05.

Màu nền
Font chữ
Font size
Chiều cao dòng

Malika diskors selama 3 hari karena peristiwa perkelahian tersebut. Tapi ia tak sendirian karena ternyata, Yeri juga mendapatkan hukuman yang sama. Seri.

“Astaga, Ka. Sebenarnya kamu punya masalah apa sih sama Yeri? Kenapa kalian bisa berantem kayak anak kecil begini?” Anna dan Susi sibuk memeriksa luka di wajah Malika yang sudah tertutup plester. Sore itu mereka datang ke rumahnya, sehari setelah keputusan skors dijatuhkan.

“Kamu bahkan diskors selama tiga hari, kan?” Susi memastikan. Malika hanya mengangguk.

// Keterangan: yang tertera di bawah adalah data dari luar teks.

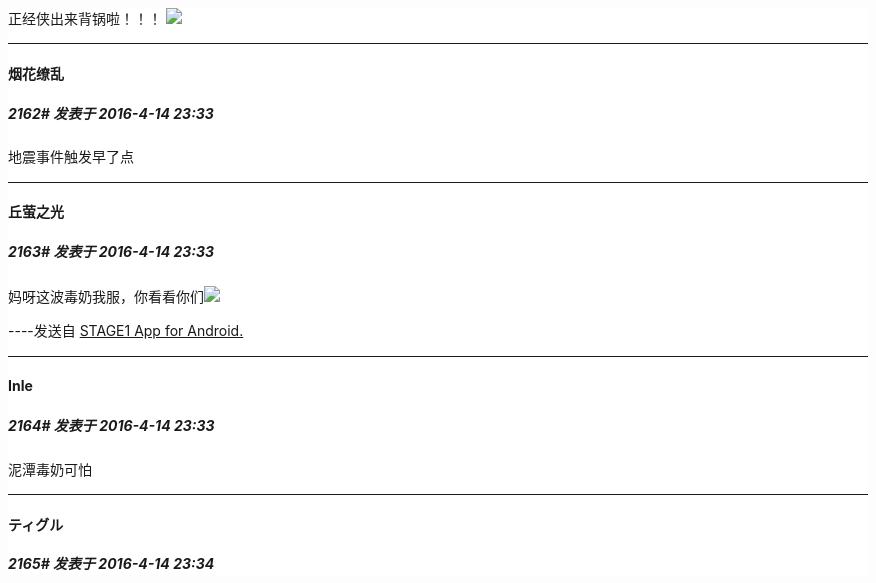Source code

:


正经侠出来背锅啦！！！
<img src="https://static.saraba1st.com/image/smiley/face/74.gif" referrerpolicy="no-referrer">







-----

####  烟花缭乱  
##### 2162#       发表于 2016-4-14 23:33




地震事件触发早了点







-----

####  丘萤之光  
##### 2163#       发表于 2016-4-14 23:33




妈呀这波毒奶我服，你看看你们<img src="https://static.saraba1st.com/image/smiley/face/161.jpg" referrerpolicy="no-referrer">


----发送自 [STAGE1 App for Android.](http://stage1.5j4m.com/?1.17)







-----

####  Inle  
##### 2164#       发表于 2016-4-14 23:33




泥潭毒奶可怕







-----

####  ティグル  
##### 2165#       发表于 2016-4-14 23:34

“Jika saja aku tahu bahwa aku akan diskors selama tiga hari, seharusnya aku nggak hanya menjambak rambutnya sampai botak, tapi juga mencakar mukanya yang mulus dengan kuku-kukuku yang tajam.” Ia mendesis, jengkel.

Kedua sahabatnya berpandangan.

“Kalian terlibat masalah apa?” Mereka bertanya nyaris bersamaan.

“Dia tahu semuanya, girls,” ujar Malika malas-malasan.

“Tahu apa?”

Malika menarik napas panjang sebelum kembali menjawab.
“Dia tahu semuanya. Dia tahu tentang teror kita ke Moreno, tentang Dewi Cinta, tentang semuanya. Entah dia tahu dari mana tapi semua perbuatan kita udah terbongkar.”

Kedua sahabatnya memekik.
“Kamu yakin?!”

Malika mengangguk. “Kalian pikir aku ribut dengannya untuk apa, huh?” ucapnya kesal.

Susi dan Anna berpandangan dengan gusar.
“Aduh, Ka, kenapa kamu nggak pernah cerita kalau kunyuk sialan itu tahu rahasia kita. Harusnya kamu cerita dari awal supaya kami bisa bantu ngelabrak biar dia babak belur!” Anna bersungut-sungut.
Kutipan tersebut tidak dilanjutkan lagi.